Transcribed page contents
"""

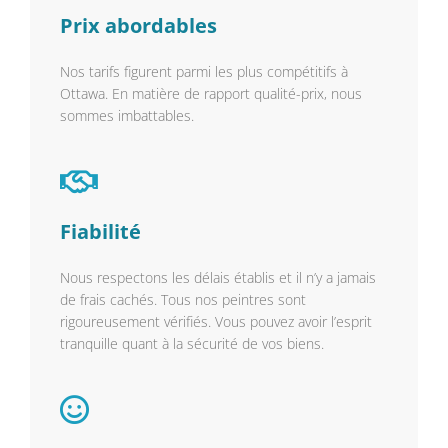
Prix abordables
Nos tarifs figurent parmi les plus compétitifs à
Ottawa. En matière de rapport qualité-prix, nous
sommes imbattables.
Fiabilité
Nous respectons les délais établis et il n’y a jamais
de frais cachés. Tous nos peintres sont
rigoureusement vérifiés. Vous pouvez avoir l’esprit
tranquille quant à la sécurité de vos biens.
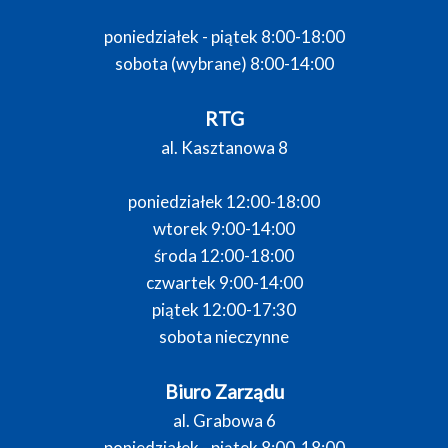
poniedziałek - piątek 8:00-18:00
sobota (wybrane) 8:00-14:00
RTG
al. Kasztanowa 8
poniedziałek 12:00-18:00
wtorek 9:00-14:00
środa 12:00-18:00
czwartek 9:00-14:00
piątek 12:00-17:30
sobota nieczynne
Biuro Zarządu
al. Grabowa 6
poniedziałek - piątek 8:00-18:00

"""
"""

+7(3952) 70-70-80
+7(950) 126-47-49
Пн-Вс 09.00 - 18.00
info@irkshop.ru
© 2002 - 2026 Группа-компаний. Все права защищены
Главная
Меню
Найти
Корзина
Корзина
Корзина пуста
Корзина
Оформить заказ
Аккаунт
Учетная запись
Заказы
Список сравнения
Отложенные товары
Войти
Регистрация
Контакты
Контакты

"""

* [Problem statement] Your task is to copy each line of the entries that includes the word "sobota".

* [Written reply]
sobota (wybrane) 8:00-14:00
sobota nieczynne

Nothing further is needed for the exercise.